The Steps Leading to a Dissolute Lifestyle, Part One

[While I'm waiting for new inspiration to hit for the Old Icelandic poetry, an explanatory posting]

So, many of you may be asking, how does a singer/poet descend into the abject moral poverty that causes him to become a skald?  What inequities could possibly cause him to follow such a profligate, derelict, lifestyle?
Honestly, it all begins with a hook (just as the songs and poems do).  In my case, the hook was baited with applause.   I enjoy performing and, in the Society for Creative Anachronisms when I joined 35 years ago, the preferred performance form was the contrafactum or “filk song”.  Essentially, a contrafactum is the borrowing of a song from the one sphere and making it suitable for another sphere by applying new lyrics.  Tunes that are popularly known become new songs.  In medieval times, the most popular transformation was from sacred to secular;  in my writing, the usual transformation is from folk/country music to the SCA.  In other words, I take a folk song and apply SCA-appropriate lyrics to it.
Most contrafacta that I write (and most that others write) are silly.  However, at times, they can be serious, even mournful.  I have written two such contrafacta.  The first, written some 33 or 34 years ago, is called “Behold, I Give You the Kingdom”.  It is a song that a Prince might sing to his lady upon having won the Crown for her. (For those not acquainted with the SCA, every six months or so, in each “Kingdom”, a tournament is fought to determine who will reign as King and Queen.  It is not unusual for a fighter to fight for many years before winning this tournament.  Victory is often a hghly emotional moment.  In this lyric, I refer to “AEthling” and “AEthelmearc” my home Kingdom.  I’m given to understand that the song is sung elsewhere with appropriate Kingdom names inserted.)  The tune it is set to is “Behold, I Give You the Morning” by Tom Paxton.
Here are my contrafactum’s lyrics:
Wake my love the morning sun grows ever bolder
Time has come to take the robes upon your shoulder
I go to claim the Crown then I’ll await you.

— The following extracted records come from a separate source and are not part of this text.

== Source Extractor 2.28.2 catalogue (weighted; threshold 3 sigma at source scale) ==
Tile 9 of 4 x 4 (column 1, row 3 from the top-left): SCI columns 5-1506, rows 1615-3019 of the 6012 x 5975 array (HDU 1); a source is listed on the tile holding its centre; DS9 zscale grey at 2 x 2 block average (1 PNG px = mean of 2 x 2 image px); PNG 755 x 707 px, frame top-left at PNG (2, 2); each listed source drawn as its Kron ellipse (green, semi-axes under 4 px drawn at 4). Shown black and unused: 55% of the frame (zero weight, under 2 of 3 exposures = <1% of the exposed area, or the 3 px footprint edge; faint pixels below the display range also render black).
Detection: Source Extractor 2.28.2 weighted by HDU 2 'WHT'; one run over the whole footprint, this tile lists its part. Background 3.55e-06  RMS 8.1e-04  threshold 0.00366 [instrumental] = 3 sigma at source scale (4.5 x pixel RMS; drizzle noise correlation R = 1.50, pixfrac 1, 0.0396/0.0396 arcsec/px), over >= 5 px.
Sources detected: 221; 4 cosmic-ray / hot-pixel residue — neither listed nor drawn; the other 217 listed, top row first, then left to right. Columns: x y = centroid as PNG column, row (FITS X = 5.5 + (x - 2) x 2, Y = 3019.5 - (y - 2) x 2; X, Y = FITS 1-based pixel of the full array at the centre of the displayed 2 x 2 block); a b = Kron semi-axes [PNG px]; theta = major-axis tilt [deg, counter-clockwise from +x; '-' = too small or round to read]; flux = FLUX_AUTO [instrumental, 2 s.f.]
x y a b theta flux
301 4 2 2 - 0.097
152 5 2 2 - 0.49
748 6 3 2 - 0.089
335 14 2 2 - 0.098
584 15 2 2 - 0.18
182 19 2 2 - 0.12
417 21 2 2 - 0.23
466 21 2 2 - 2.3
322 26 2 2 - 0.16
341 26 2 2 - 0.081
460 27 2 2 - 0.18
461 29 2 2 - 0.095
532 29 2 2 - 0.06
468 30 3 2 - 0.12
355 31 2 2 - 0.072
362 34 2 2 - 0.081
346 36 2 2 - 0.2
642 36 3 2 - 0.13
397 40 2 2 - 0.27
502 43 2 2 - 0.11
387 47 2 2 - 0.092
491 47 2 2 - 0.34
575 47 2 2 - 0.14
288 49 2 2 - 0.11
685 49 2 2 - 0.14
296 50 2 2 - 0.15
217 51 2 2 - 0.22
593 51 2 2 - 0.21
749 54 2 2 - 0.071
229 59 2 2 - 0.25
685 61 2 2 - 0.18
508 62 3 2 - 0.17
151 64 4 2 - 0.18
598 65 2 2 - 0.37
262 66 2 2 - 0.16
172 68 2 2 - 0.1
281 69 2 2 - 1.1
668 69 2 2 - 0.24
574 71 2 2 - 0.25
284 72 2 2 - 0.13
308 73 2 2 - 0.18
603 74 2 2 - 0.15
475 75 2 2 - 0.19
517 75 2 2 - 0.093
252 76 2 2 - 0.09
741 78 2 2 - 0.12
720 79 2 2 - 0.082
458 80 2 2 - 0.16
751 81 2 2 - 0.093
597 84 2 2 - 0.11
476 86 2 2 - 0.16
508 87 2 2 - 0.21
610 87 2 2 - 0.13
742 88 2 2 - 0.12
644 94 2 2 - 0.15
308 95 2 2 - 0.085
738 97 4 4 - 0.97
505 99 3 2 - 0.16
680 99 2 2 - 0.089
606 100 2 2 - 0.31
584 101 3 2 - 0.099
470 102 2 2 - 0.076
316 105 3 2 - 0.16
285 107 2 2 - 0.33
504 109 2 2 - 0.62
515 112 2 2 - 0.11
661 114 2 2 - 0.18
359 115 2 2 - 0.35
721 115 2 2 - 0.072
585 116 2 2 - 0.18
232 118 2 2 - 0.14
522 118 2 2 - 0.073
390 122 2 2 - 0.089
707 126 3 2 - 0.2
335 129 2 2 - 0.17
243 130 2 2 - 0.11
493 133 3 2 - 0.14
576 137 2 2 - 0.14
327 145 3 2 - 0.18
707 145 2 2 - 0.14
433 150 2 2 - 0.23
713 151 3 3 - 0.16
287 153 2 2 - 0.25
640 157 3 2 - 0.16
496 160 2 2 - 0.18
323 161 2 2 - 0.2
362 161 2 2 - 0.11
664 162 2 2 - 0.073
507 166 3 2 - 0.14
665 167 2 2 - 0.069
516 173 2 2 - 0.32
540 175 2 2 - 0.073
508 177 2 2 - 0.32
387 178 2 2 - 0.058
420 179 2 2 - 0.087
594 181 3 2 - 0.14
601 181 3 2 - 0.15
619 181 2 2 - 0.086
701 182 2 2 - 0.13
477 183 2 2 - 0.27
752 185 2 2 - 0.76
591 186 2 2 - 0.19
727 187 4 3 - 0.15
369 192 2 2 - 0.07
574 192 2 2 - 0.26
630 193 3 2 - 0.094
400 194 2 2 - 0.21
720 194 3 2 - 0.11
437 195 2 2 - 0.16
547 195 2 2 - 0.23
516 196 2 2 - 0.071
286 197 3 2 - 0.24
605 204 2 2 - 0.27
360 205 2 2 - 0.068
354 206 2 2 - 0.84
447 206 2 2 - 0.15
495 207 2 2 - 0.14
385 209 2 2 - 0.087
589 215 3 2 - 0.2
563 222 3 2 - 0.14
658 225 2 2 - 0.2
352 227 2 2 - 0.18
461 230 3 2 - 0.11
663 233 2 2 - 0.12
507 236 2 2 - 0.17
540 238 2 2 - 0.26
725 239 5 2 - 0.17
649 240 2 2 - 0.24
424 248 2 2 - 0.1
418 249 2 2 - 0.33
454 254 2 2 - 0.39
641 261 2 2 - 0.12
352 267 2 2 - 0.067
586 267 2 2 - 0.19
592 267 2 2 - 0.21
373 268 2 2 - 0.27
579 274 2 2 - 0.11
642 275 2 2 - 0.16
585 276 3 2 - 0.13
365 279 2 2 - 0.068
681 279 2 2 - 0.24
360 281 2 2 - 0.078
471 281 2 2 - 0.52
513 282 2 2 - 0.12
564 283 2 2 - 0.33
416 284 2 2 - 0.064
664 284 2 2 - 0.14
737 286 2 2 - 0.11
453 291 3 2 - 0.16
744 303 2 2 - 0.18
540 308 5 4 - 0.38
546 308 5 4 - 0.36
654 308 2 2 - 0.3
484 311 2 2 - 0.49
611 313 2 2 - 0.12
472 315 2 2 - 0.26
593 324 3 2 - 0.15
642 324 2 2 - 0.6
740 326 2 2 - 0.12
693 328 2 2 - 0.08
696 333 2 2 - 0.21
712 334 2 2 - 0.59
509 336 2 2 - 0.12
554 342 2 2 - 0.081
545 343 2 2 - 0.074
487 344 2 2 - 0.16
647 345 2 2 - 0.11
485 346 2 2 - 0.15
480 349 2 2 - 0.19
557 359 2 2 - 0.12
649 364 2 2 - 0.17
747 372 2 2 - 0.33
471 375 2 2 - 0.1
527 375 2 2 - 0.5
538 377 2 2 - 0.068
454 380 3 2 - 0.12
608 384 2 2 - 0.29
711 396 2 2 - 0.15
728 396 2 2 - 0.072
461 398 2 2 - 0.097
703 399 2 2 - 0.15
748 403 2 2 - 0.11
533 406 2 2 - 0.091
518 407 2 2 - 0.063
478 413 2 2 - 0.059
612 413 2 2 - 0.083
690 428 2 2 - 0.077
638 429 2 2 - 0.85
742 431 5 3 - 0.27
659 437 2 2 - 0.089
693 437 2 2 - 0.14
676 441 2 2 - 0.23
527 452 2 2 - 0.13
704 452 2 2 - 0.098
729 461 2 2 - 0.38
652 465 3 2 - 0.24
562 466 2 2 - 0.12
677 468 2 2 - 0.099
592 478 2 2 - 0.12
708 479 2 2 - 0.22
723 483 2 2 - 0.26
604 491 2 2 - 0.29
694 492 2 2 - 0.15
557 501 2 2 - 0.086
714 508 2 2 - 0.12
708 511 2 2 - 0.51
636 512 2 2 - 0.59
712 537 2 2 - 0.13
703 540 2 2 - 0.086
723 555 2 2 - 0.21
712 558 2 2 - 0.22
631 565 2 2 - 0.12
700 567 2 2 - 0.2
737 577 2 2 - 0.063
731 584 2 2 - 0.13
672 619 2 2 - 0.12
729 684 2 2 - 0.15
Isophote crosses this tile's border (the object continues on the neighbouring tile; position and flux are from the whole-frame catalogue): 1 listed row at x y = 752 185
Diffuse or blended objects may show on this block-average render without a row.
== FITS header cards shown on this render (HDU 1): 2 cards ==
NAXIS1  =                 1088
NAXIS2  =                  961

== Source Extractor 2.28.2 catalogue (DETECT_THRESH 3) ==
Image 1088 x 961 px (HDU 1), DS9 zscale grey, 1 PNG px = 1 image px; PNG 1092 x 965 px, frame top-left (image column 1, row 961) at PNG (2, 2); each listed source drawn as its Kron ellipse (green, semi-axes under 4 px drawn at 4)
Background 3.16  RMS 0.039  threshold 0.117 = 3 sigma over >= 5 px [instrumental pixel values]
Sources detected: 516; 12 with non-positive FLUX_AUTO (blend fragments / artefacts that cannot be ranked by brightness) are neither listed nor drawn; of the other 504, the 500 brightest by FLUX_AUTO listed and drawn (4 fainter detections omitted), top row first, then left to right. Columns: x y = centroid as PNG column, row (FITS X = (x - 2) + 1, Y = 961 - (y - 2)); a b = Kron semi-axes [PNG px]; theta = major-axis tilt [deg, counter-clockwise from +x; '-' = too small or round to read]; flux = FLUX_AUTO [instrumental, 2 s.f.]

Now I’ll place the robe upon you
Grant you the title that I’ve won you
Behold, I give you the Kingdom
I Give you the Crown
Think of years of toil and sweat, the days of dying
then of victory triple-sweet with banners flying
The Aethling Crown awaits you for your honor
Look upon the glorious land of peace and beauty
Keeping AEthelmearc strong and proud, that is our duty
Gaze upon the splendor we’ll be ruling
Come, my love, and join me in our time of glory
Let the bards and balladeers begin the story
You are my Queen, I am your servant truly.